[[ Exercise text, beginning ]]

As far as a unique use of song, Lisa Marr and Paolo Davanzo, directors of the Echo Park Film Center, and members of the band The Here and Now, told a travel story about being in Detroit during a power outage. Lisa lost her phone which led to a dark night (literally) of adventure and discovery as they tried to retrieve it. They wrote an original song to go with their story.
Hodges: Beowolf Jones detailed his love of George Michael by showcasing various Wham! songs that were most important to his coming of age. That was great. But, my favorite song integration though, remains Laura Krafft telling a story about how “She’s Crafty” by the Beastie Boys was always her theme song until she became neighbors with Ad-Rock and had so many awkward encounters with him she had to retire the song. She gave me carte blanche to interrupt her story with the song whenever. I snuck it in at one point right at the line “The girl is crafty like ice is cold.” and she had a spontaneous dance break on stage. It was amazing!

 

radip picture show

 This show obviously grows out of a love of music. What’s everyone first album that they purchased and concert? Cool answers not acceptable.
McGarry: I bought cassette tapes! And I distinctly remember buying the Empire Records soundtrack and singing “Ready, Steady, Go” by Billy Idol at the top of my lungs while dancing and making my bed one morning with my Precious Moments blanket and sheets. That blanket was thrown away soon after.
Cook: A CD from The Party (GREAT BAND NAME.) It was a group made up of kids from The Mickey Mouse Club, but not the ones who went on to be wildly successful. First concert was either The Indigo Girls or Tim McGraw. I was all over the place.

[[ Exercise text, end ]]
[[ Dataset excerpts, beginning ]]

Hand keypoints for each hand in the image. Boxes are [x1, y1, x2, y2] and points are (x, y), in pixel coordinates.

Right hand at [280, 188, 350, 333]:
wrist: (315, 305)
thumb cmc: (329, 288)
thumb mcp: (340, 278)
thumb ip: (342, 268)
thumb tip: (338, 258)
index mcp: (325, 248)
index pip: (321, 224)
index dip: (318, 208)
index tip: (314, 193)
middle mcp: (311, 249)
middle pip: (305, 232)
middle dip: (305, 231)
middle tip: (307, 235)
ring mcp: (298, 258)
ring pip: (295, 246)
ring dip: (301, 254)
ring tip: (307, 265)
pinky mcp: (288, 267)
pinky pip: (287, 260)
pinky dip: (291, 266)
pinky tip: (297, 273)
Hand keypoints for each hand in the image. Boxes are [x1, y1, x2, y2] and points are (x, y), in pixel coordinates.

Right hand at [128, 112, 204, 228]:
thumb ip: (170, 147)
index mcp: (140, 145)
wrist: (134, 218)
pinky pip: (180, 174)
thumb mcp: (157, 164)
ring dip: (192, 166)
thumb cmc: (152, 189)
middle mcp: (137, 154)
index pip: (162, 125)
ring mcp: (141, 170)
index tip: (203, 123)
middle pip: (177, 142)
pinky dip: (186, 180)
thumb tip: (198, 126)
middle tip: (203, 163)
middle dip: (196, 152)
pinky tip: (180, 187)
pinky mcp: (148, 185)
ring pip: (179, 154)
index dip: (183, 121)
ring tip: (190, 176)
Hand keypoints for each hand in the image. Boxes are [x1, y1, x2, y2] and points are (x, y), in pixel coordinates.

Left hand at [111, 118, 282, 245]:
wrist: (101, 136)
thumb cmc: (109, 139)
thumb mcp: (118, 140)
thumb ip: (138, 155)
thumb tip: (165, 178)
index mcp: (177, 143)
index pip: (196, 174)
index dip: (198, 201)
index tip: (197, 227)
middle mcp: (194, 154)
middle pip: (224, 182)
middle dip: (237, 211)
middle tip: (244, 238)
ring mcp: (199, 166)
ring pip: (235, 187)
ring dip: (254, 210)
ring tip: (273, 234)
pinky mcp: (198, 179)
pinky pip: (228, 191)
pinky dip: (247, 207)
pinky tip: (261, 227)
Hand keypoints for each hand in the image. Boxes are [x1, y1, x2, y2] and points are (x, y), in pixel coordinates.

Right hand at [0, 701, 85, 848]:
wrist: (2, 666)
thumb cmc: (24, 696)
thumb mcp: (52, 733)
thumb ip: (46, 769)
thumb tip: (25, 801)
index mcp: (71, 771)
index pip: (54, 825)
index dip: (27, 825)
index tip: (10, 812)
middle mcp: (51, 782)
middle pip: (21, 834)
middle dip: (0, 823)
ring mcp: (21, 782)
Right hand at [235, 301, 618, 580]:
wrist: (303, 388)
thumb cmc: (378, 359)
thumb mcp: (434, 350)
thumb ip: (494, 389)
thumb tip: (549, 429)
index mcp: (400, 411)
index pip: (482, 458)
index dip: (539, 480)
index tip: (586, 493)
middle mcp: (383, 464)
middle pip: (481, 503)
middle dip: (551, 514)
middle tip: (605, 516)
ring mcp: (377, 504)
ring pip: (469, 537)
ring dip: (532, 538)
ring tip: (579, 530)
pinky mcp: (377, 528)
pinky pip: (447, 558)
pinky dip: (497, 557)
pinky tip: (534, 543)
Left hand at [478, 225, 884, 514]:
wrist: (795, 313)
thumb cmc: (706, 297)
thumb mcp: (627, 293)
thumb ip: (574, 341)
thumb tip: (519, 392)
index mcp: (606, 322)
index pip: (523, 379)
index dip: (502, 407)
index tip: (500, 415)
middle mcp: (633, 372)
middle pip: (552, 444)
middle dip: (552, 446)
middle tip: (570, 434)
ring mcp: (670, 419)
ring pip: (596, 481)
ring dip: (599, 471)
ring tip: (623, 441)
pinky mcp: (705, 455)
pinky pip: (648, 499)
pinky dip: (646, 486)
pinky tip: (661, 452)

[[ Dataset excerpts, end ]]

*What you are asked to do*.
Carry on the interview about the music-based storytelling show, picking up after its last line. The rows stand apart from the interview and have no connection to it.

*Expected answer*.
Hodges: My answers are absolutely not cool! My first album, which was of course on a CD was from Paula Abdul – the one that came out in the early 90s and had “Rush Rush” on it. My first concert was Amy Grant.

 

lauren cook shauna mcgarry

 

A new online study posits that most people stop picking up new music at age 33? I used to think I would always be current and rad but I’m a few years short of the benchmark and it now looks increasingly likely that I’ll be telling a bunch of snotty, indifferent teenagers that “you had to be there” for The Strokes. Do you all stay in the know or just “play the hits”?
McGarry: I just tell everyone I like Beck. I figure as long as he keeps reinventing himself, I’m safe. Beck and James Taylor never say die!
Cook: That study is extremely depressing because it’s so accurate. I’ve been a serious Florence and the Machine fan for a long time. She just released an album so that’s my honor badge of currency.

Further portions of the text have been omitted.